Cross Training for Faster, Stronger Running
At LFR we are a strong believer in cross-training to deliver fitness benefits to runners. Many coaches will actively recommend cross-training, or multi-sport activities for runners. It is felt that one-sport runners often are in poor skeletal shape and conditioning above the waist, and could use additional workouts for better overall fitness. How often has it been said that runners have no upper-body strength? Secondly, they believe that running a bit less and spending the time saved on other sports reduces the risk of the impact injuries associated with running, whilst retaining overall fitness. So its all good, right? There are a myriad of studies on this subject, but in essence, if you want to enjoy your time running with less risk of injury, or to become overall a bit fitter generally, then mixing in some other activities with your running can benefit you.

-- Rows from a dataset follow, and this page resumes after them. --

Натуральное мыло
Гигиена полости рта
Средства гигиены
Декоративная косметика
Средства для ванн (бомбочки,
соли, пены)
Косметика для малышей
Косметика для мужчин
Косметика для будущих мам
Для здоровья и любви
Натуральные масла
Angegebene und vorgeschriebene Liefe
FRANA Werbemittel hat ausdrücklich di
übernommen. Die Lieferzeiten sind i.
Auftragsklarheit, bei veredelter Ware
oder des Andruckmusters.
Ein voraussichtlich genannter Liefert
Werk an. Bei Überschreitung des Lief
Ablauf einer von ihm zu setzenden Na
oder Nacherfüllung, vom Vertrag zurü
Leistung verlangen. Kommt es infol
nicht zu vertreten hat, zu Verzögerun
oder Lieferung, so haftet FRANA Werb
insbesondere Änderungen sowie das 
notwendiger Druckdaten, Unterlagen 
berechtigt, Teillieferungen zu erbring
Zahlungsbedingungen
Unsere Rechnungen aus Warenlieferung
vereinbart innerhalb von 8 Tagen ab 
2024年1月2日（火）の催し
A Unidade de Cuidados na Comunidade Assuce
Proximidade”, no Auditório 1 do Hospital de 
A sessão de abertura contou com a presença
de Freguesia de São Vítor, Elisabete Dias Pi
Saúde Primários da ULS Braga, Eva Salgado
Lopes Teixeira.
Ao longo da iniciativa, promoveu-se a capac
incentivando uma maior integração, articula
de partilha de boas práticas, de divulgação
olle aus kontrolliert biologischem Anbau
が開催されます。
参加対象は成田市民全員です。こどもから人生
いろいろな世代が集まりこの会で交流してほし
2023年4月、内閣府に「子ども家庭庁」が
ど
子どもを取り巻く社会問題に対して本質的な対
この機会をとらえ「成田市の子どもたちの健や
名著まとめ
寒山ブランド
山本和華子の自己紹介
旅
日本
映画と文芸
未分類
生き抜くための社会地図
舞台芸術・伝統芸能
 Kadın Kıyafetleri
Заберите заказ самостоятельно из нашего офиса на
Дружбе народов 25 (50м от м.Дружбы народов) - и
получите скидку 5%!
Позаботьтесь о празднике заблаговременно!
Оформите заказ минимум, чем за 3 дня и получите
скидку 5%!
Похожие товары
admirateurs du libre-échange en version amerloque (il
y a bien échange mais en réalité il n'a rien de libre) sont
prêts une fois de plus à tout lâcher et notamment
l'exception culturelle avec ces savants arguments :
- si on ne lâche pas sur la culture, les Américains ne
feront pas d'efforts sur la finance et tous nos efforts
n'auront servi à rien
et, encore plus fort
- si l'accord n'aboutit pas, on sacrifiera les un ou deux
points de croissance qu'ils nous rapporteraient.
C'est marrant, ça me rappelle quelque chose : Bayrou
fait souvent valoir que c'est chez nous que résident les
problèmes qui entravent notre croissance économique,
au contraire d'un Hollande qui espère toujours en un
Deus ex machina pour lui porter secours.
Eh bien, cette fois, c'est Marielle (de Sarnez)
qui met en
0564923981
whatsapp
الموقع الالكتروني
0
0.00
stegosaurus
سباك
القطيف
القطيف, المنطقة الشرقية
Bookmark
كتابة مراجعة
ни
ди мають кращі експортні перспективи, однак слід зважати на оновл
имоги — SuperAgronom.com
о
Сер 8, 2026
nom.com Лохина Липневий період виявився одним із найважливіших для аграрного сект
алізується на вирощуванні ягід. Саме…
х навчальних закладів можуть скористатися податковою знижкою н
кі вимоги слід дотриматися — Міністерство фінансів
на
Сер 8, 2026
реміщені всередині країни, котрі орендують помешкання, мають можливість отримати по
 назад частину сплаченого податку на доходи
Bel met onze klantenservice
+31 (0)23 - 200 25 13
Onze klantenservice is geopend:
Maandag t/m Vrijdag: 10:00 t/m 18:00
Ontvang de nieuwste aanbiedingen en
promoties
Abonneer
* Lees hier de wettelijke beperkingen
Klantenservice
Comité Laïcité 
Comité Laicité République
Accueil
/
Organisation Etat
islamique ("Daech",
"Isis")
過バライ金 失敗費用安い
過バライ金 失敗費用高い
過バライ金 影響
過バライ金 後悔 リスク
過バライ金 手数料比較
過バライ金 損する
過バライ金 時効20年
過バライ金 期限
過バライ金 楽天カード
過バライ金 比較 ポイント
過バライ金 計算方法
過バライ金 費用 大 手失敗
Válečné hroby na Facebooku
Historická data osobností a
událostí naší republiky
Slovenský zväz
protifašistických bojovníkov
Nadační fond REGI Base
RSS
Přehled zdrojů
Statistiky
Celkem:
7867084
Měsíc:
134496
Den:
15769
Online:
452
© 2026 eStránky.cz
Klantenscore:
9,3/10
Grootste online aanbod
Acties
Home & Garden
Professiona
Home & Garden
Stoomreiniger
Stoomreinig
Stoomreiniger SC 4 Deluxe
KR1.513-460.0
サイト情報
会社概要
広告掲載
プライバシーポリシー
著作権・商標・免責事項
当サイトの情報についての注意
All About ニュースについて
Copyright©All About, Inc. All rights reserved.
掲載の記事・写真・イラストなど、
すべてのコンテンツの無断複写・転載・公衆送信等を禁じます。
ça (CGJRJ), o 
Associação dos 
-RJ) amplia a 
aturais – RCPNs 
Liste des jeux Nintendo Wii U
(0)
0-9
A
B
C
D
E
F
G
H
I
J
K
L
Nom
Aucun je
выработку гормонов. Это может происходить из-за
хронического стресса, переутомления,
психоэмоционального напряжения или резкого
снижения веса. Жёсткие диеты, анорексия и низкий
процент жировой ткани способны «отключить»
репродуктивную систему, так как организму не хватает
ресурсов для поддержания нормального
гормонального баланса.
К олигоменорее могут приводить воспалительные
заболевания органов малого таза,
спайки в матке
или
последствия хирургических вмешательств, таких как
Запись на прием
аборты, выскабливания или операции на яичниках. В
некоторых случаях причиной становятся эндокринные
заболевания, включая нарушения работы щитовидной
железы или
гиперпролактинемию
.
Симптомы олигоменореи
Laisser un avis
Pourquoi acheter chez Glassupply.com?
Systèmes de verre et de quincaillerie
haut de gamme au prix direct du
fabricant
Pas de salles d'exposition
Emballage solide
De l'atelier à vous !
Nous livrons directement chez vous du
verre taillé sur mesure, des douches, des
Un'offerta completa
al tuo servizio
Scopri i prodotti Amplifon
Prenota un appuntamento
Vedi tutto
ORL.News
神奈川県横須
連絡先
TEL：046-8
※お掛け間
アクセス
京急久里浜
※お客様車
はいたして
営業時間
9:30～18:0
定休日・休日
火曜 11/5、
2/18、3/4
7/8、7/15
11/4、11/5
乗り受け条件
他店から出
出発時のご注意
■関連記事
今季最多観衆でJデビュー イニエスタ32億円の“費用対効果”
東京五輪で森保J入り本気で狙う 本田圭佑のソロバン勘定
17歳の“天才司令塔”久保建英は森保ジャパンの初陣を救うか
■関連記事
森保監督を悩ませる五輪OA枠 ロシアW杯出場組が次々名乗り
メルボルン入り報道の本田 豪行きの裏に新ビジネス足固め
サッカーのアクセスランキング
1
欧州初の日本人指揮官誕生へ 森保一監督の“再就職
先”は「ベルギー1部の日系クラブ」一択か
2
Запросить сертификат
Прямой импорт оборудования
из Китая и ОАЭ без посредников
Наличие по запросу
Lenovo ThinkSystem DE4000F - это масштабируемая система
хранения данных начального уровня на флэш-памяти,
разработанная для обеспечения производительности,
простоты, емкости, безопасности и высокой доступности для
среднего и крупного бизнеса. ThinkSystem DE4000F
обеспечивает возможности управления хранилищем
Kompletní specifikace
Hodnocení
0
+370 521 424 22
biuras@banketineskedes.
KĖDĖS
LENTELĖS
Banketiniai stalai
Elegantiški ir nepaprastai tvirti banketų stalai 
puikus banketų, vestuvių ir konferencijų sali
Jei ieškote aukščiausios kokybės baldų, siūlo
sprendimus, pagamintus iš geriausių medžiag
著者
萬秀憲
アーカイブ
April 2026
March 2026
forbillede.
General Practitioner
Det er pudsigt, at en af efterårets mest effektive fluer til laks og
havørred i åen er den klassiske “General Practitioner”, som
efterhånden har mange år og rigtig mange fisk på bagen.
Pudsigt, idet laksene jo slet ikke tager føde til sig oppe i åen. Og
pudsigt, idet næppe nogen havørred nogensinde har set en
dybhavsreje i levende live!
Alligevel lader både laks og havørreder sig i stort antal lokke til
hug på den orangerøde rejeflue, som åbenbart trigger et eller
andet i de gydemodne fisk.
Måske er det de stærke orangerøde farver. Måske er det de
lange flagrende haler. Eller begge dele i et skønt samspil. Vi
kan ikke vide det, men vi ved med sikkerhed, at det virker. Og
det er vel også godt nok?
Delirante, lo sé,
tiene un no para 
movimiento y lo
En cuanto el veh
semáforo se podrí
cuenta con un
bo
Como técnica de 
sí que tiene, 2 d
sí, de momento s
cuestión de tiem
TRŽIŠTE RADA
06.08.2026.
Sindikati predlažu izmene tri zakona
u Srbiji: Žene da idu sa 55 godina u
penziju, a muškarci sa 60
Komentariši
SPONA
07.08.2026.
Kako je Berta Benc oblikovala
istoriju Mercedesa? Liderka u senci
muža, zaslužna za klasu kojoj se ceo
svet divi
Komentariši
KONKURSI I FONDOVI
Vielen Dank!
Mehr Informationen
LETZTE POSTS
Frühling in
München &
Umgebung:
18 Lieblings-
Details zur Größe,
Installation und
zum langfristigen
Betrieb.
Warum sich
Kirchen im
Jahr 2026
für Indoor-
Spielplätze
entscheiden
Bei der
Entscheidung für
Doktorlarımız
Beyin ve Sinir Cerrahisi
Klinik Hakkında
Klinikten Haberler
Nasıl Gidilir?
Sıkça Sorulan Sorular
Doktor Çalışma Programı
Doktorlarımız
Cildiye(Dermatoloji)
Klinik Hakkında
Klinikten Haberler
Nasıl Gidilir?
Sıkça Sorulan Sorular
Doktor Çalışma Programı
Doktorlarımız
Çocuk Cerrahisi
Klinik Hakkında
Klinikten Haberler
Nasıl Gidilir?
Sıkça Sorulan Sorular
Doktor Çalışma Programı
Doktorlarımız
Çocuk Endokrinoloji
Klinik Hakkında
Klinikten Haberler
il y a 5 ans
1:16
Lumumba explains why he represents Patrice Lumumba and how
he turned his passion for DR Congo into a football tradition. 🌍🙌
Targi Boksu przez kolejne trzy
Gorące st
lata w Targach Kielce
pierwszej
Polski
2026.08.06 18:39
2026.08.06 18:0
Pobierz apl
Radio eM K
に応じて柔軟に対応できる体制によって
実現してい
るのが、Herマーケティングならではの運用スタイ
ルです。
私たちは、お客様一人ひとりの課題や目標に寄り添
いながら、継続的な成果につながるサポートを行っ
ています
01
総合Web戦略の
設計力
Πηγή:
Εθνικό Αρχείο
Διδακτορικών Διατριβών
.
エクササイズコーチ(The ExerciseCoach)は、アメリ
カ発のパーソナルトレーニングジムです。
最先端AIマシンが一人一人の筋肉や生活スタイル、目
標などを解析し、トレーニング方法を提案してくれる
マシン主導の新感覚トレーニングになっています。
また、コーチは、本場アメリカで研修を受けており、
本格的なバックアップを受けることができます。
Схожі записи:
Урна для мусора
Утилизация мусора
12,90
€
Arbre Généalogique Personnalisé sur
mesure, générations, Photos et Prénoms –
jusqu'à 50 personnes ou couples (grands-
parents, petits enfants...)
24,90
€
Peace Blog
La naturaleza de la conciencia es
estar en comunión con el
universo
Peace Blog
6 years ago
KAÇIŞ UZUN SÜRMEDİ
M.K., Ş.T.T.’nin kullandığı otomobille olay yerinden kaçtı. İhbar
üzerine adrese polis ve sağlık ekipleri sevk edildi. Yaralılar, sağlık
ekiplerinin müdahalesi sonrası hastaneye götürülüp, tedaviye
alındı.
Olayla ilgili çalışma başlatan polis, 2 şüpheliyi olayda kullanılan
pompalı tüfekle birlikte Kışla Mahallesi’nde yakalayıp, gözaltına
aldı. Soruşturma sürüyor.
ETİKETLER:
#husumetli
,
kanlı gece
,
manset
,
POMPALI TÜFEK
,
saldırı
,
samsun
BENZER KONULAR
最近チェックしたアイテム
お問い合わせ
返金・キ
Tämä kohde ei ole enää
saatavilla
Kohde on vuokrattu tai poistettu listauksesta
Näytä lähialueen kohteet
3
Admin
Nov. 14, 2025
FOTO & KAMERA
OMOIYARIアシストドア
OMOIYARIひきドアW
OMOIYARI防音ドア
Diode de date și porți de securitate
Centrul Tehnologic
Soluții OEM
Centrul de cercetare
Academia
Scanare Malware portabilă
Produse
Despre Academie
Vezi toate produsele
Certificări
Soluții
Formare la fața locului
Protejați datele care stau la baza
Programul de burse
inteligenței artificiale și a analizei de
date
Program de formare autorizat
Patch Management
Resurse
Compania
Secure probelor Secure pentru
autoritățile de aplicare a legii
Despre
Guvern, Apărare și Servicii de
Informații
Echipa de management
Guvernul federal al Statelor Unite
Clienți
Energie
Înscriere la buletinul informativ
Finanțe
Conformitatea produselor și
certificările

LFR has many members that actively take part in activities like cycling, swimming, gym sessions, cross-fit and other activities that benefit their running capabilities.
During the Spring & Summer months, when we are able to we put on a circuits style fitness session once a week. This is a hugely popular session across a broad range of our members giving them a chance for an all over body workout in a HIIT style set.
Training other parts of the body to be stronger will not only help you become a faster runner, improving your chances of reaching your goals, but will also help prevent injury. Exercises such as squats, lunges, planks, leg raises, Russian twists, press ups and others will strengthen not only the muscles required for running, but also other less obvious muscles, in your core such as the abs, neck and back, which in turn will help you maintain better running posture. This is how it benefits you as a runner. When you look at a lot of runners taking on a hard run, be it fast or long, the thing that goes first is the posture. The body simply tires and starts to fold a bit as it struggles to hold onto good posture. When you adopt this 'tired runner' posture you hugely increase the chance of injury.
Cycling, like running, is largely dependent on the major muscles in the legs. It's also a great workout for the cardiovascular system, which will pay off when you're out running, but gives you a break from the impact. Cycling can also aid with recovery from long runs by using muscle groups that are in opposition to those you use most with running, especially your quads and glutes.